YOUR GOAL -> Only the pictures are to be omitted; everything else in the listing must be reproduced exactly.

DATASET RECORDS ->
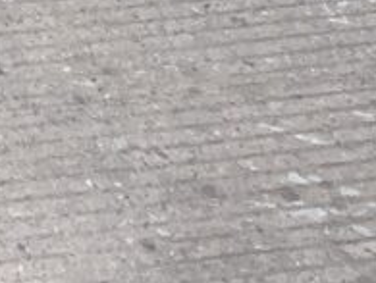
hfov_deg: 11.5
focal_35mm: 152
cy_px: -452
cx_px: -411
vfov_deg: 8.7
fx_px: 1654
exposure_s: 1/556
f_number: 1.8
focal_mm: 3
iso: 16
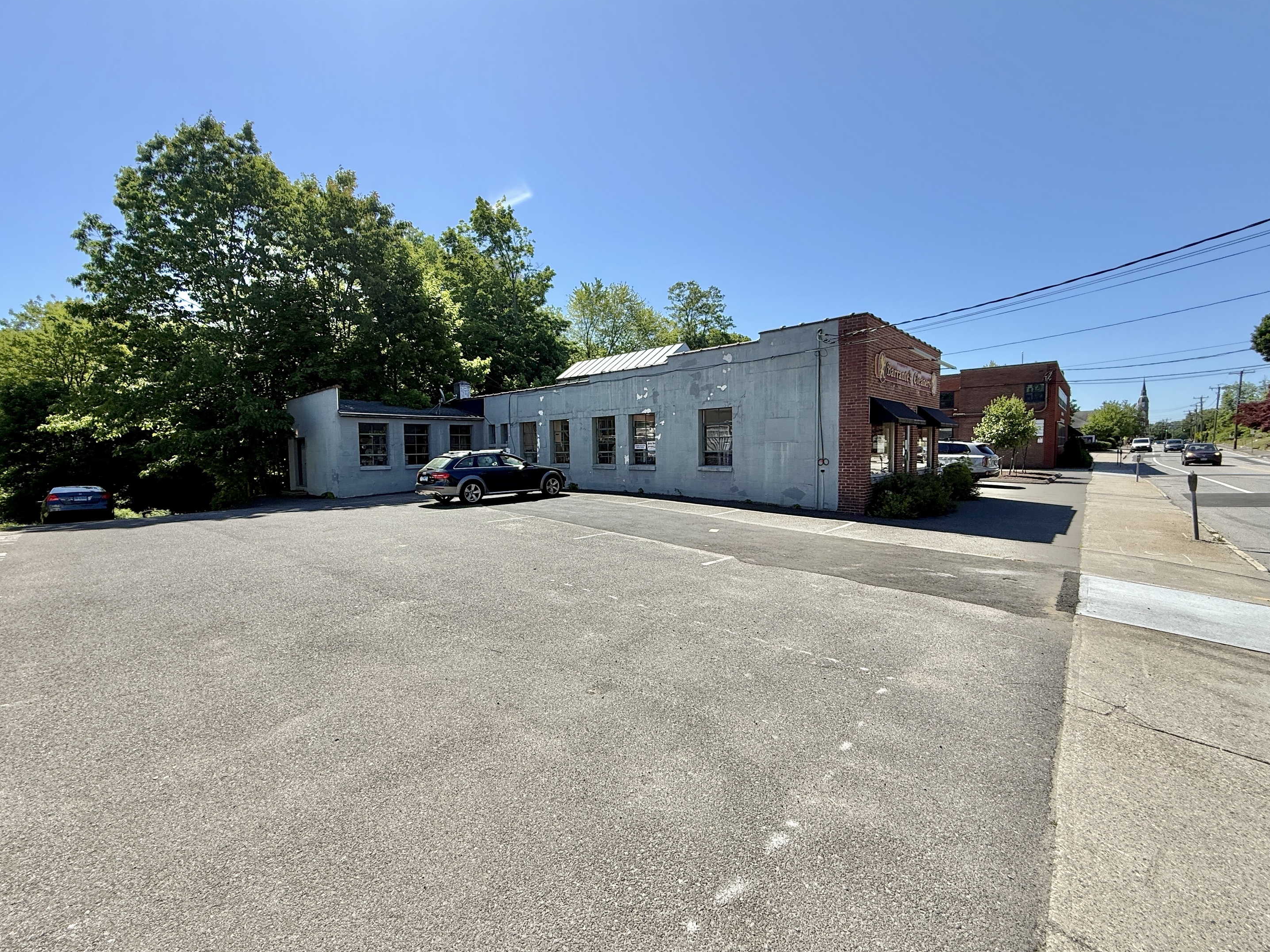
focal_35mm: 15
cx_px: 616
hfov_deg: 98.1
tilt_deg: -3.3
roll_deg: +1.2
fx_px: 550
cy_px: 483
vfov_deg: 81.7
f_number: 2.2
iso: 50
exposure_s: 1/1431
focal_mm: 2.22
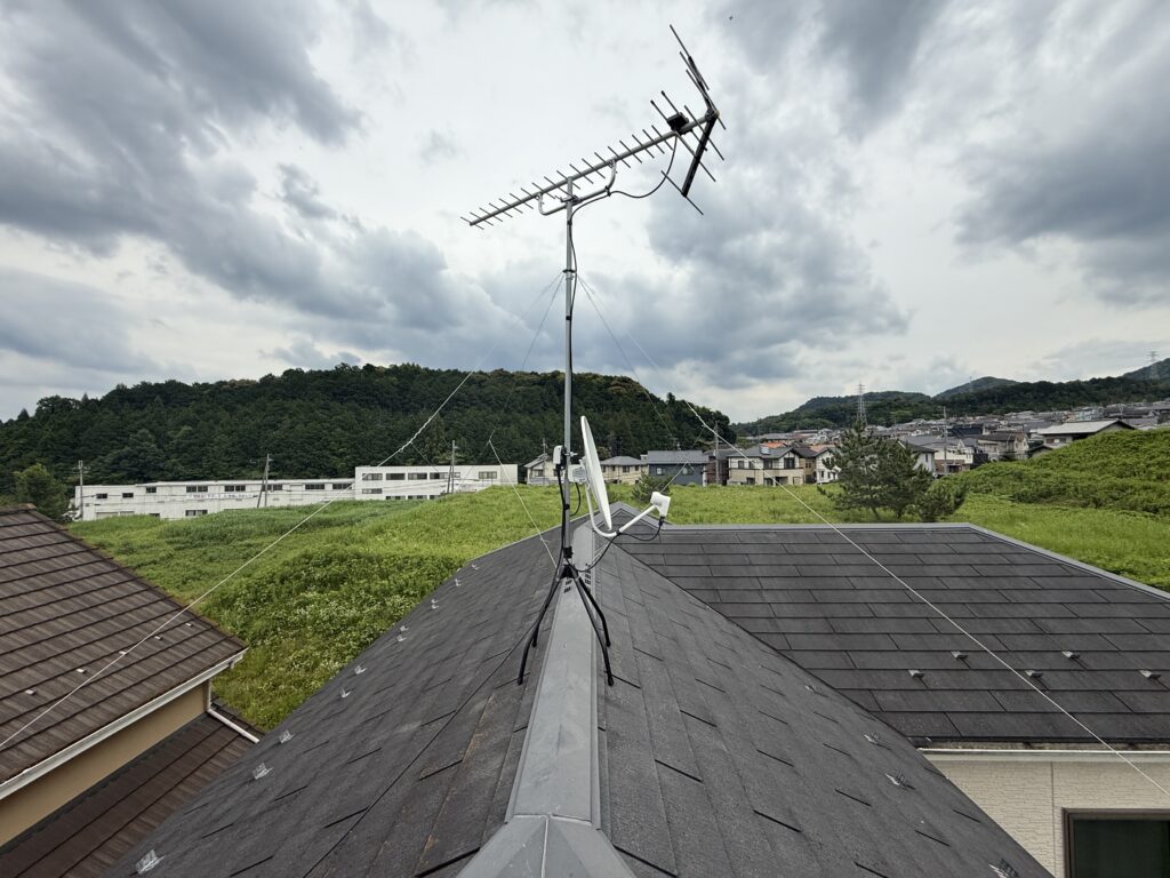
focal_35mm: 14
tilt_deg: +1.8
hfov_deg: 102.1
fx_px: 473
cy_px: 439
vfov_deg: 85.7
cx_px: 585
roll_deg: +1.5
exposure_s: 1/2410
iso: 50
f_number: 2.2
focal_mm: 2.22
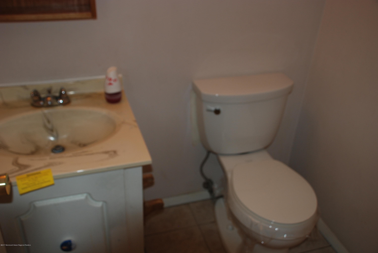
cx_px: 189
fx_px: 378
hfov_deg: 53.1
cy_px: 126
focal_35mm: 36
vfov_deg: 37.0
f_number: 4
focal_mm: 24
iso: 200
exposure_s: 1/60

WORKED SOLUTION ->
hfov_deg: 11.5
focal_35mm: 152
cy_px: -452
cx_px: -411
vfov_deg: 8.7
fx_px: 1654
exposure_s: 1/556
f_number: 1.8
focal_mm: 3
iso: 16
focal_35mm: 15
cx_px: 616
hfov_deg: 98.1
tilt_deg: -3.3
roll_deg: +1.2
fx_px: 550
cy_px: 483
vfov_deg: 81.7
f_number: 2.2
iso: 50
exposure_s: 1/1431
focal_mm: 2.22
focal_35mm: 14
tilt_deg: +1.8
hfov_deg: 102.1
fx_px: 473
cy_px: 439
vfov_deg: 85.7
cx_px: 585
roll_deg: +1.5
exposure_s: 1/2410
iso: 50
f_number: 2.2
focal_mm: 2.22
cx_px: 189
fx_px: 378
hfov_deg: 53.1
cy_px: 126
focal_35mm: 36
vfov_deg: 37.0
f_number: 4
focal_mm: 24
iso: 200
exposure_s: 1/60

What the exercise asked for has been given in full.